How can you use search console data to improve your site?
Looks like Google Search Console > URL Inspection > Live Test incorrectly reports all JS and CSS files as Crawl allowed: No: blocked by robots.txt. Test about 20 files across 3 domains. pic.twitter.com/fM3WAcvK8q
— JR Oakes (@jroakes) July 16, 2019
Working within an agency, I have access to many different sites and their coverage reports. I spent time analyzing the errors reported by Google in various categories.
It helps to find these errors with canonical and duplicate content. However, you may occasionally encounter anomalies such as those reported by @jroakes: Shortly after the release of the new Google Search Console, AJ Koh also wrote a great article. He explains that the real value of the data is in using it to generate a list of each type of content on your site:
As you can see from the image above, the coverage report includes URLs from different categories of page templates such as blogs and service pages… Help because Google allows you to filter coverage information by sitemap. Then, they included 3 columns with the following information: % of pages indexed and submitted, rate of valid URLs, and % of pages searched.
This table provides a very good overview of the health of your site.
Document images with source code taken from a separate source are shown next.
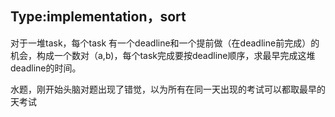 ## Type:implementation，sort

对于一堆task，每个task 有一个deadline和一个提前做（在deadline前完成）的机会，构成一个数对（a,b)，每个task完成要按deadline顺序，求最早完成这堆deadline的时间。

水题，刚开始头脑对题出现了错觉，以为所有在同一天出现的考试可以都取最早的天考试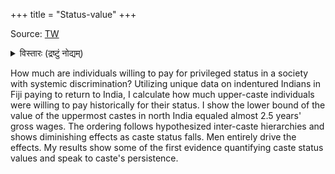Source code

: +++
title = "Status-value"
+++

Source: [TW](https://onlinelibrary.wiley.com/doi/full/10.1111/ecin.13139)

<details><summary>विस्तारः (द्रष्टुं नोद्यम्)</summary>

Brahmans (the highest caste) were much more likely to move home after completing their work contract in Fiji at the turn of the century. This allows the authors to estimate the value of status -- 2.5 years income. 
</details>


How much are individuals willing to pay for privileged status in a society with systemic discrimination? Utilizing unique data on indentured Indians in Fiji paying to return to India, I calculate how much upper-caste individuals were willing to pay historically for their status. I show the lower bound of the value of the uppermost castes in north India equaled almost 2.5 years' gross wages. The ordering follows hypothesized inter-caste hierarchies and shows diminishing effects as caste status falls. Men entirely drive the effects. My results show some of the first evidence quantifying caste status values and speak to caste's persistence.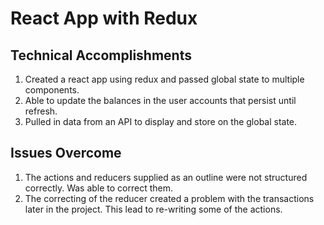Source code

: # React App with Redux

## Technical Accomplishments
1. Created a react app using redux and passed global state to multiple components.
2. Able to update the balances in the user accounts that persist until refresh.
3. Pulled in data from an API to display and store on the global state.

## Issues Overcome
1. The actions and reducers supplied as an outline were not structured correctly.  Was able to correct them.
2. The correcting of the reducer created a problem with the transactions later in the project.  This lead to re-writing some of the actions.
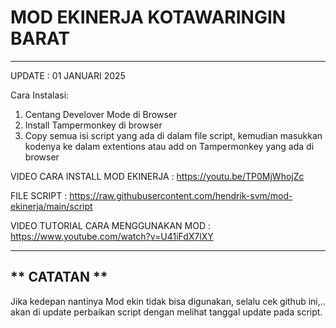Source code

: # MOD EKINERJA KOTAWARINGIN BARAT #
-----------------------------------
UPDATE : 01 JANUARI 2025

Cara Instalasi:
1. Centang Develover Mode di Browser
2. Install Tampermonkey di browser
3. Copy semua isi script yang ada di dalam file script, kemudian masukkan kodenya ke dalam extentions atau add on Tampermonkey yang ada di browser

VIDEO CARA INSTALL MOD EKINERJA :
https://youtu.be/TP0MjWhojZc

FILE SCRIPT :
https://raw.githubusercontent.com/hendrik-svm/mod-ekinerja/main/script

VIDEO TUTORIAL CARA MENGGUNAKAN MOD :
https://www.youtube.com/watch?v=U41iFdX7lXY

-------------
** CATATAN **
-------------
Jika kedepan nantinya Mod ekin tidak bisa digunakan, selalu cek github ini,..
akan di update perbaikan script dengan melihat tanggal update pada script.
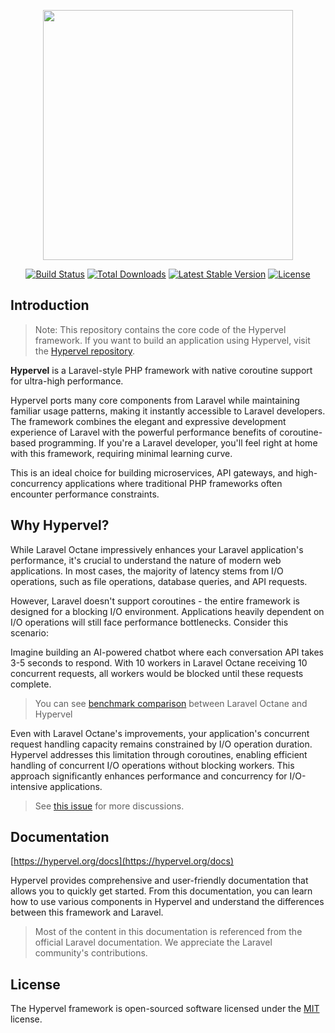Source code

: <p align="center"><a href="https://hypervel.org" target="_blank"><img src="https://hypervel.org/logo.svg" width="400"></a></p>

<p align="center">
<a href="https://github.com/hypervel/components/actions"><img src="https://github.com/hypervel/components/workflows/tests/badge.svg" alt="Build Status"></a>
<a href="https://packagist.org/packages/hypervel/components"><img src="https://img.shields.io/packagist/dt/hypervel/framework" alt="Total Downloads"></a>
<a href="https://packagist.org/packages/hypervel/components"><img src="https://img.shields.io/packagist/v/hypervel/components" alt="Latest Stable Version"></a>
<a href="https://packagist.org/packages/hypervel/components"><img src="https://img.shields.io/packagist/l/hypervel/components" alt="License"></a>
</p>

## Introduction

> Note: This repository contains the core code of the Hypervel framework. If you want to build an application using Hypervel, visit the [Hypervel repository](https://github.com/hypervel/hypervel).

**Hypervel** is a Laravel-style PHP framework with native coroutine support for ultra-high performance.

Hypervel ports many core components from Laravel while maintaining familiar usage patterns, making it instantly accessible to Laravel developers. The framework combines the elegant and expressive development experience of Laravel with the powerful performance benefits of coroutine-based programming. If you're a Laravel developer, you'll feel right at home with this framework, requiring minimal learning curve.

This is an ideal choice for building microservices, API gateways, and high-concurrency applications where traditional PHP frameworks often encounter performance constraints.

## Why Hypervel?

While Laravel Octane impressively enhances your Laravel application's performance, it's crucial to understand the nature of modern web applications. In most cases, the majority of latency stems from I/O operations, such as file operations, database queries, and API requests.

However, Laravel doesn't support coroutines - the entire framework is designed for a blocking I/O environment. Applications heavily dependent on I/O operations will still face performance bottlenecks. Consider this scenario:

Imagine building an AI-powered chatbot where each conversation API takes 3-5 seconds to respond. With 10 workers in Laravel Octane receiving 10 concurrent requests, all workers would be blocked until these requests complete.

> You can see [benchmark comparison](https://hypervel.org/docs/introduction.html#benchmark) between Laravel Octane and Hypervel

Even with Laravel Octane's improvements, your application's concurrent request handling capacity remains constrained by I/O operation duration. Hypervel addresses this limitation through coroutines, enabling efficient handling of concurrent I/O operations without blocking workers. This approach significantly enhances performance and concurrency for I/O-intensive applications.

> See [this issue](https://github.com/laravel/octane/issues/765) for more discussions.

## Documentation

[https://hypervel.org/docs](https://hypervel.org/docs)

Hypervel provides comprehensive and user-friendly documentation that allows you to quickly get started. From this documentation, you can learn how to use various components in Hypervel and understand the differences between this framework and Laravel.

> Most of the content in this documentation is referenced from the official Laravel documentation. We appreciate the Laravel community's contributions.

## License

The Hypervel framework is open-sourced software licensed under the [MIT](https://opensource.org/licenses/MIT) license.
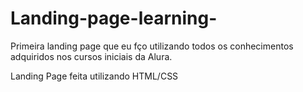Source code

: # Landing-page-learning-

Primeira landing page que eu fço utilizando todos os conhecimentos adquiridos nos cursos iniciais da Alura.

Landing Page feita utilizando HTML/CSS
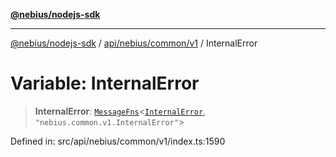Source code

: [**@nebius/nodejs-sdk**](../../../../../README.md)

***

[@nebius/nodejs-sdk](../../../../../README.md) / [api/nebius/common/v1](../README.md) / InternalError

# Variable: InternalError

> **InternalError**: [`MessageFns`](../../../../../runtime/protos/core/interfaces/MessageFns.md)\<[`InternalError`](../interfaces/InternalError.md), `"nebius.common.v1.InternalError"`\>

Defined in: src/api/nebius/common/v1/index.ts:1590
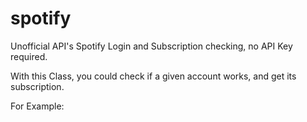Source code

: # spotify
Unofficial API's
Spotify Login and Subscription checking, no API Key required.

With this Class, you could check if a given account works, and get its subscription.

For Example:

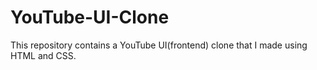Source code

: # YouTube-UI-Clone
This repository contains a YouTube UI(frontend) clone that I made using HTML and CSS.
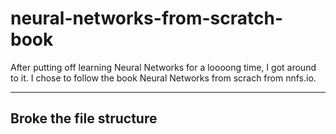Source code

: # neural-networks-from-scratch-book
After putting off learning Neural Networks for a loooong time, I got around to it. I chose to follow the book Neural Networks from scrach from nnfs.io.

----
Broke the file structure
----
If you want to dig into these sections, I recommend that you check out the report and double-check the errors Google is reporting.
You can download all the URLs in different categories and use OnCrawl to check their HTTPS status, canonical tags… and create a spreadsheet like this:
Organizing your data this way can help you track issues and implement solutions for URLs that need to be fixed or improved. You can also check which URLs are correct and do not need correction.
You can also add more information to this spreadsheet from other sources such as ahrefs, Majestic and OnCrawl integration with Google Analytics. This will allow you to pull links, traffic, and conversion data for each URL into Google Search Console.
All this data can help you make better decisions for each page. For example, if you have a list of 404 pages, you can cross-reference this with your backlinks data to verify that you are not losing link equity from domains that link to broken pages on your site. Huh. Or you can check the indexed pages and the amount of organic traffic received. You can identify indexed pages that are not getting organic traffic and you can work on optimizing them (improving content and usability) to drive more traffic to that page.
With this additional data, you can create a summary on another worksheet. You can use the formula =COUNTIF(category, criteria) to calculate the URL on each type of page (this table can be a complement to the table that AJ Khon suggested above). You can also use another formula to sum the backlinks, visits, or conversions extracted from each URL and show them in a summary table with the following formula =SUMIF(category, criteria, [sum_rang]). You will get something like this:
I really like working with summary tables that provide an overview of the data and can help me identify the sections I need to focus on.
The Bottom Line
When fixing issues in the coverage report and analyzing the data, you should think about: Is my site optimized for crawl? Are my indexed and valid pages increasing or decreasing? Are erroneous pages rising or falling? Am I allowing Google to spend time on URLs that will bring more value to my users or are they looking for a lot of junk pages?
With these answers, you can start applying improvements to your site already. Googlebot can spend more crawl budget on a page which can provide more value to users instead of crawling unnecessary pages. You can use robots.txt to improve crawl functionality, remove unnecessary URLs if possible, or use canonical or no-index tags to avoid duplicate content.
Google regularly adds updated features and data to various Google Search Console reports. Hopefully, we’ll continue to see more data in each category in the coverage report as well as in other Google Search Console reports.
If you really find this content useful. then don’t forget to share and leave your thoughts Thank you.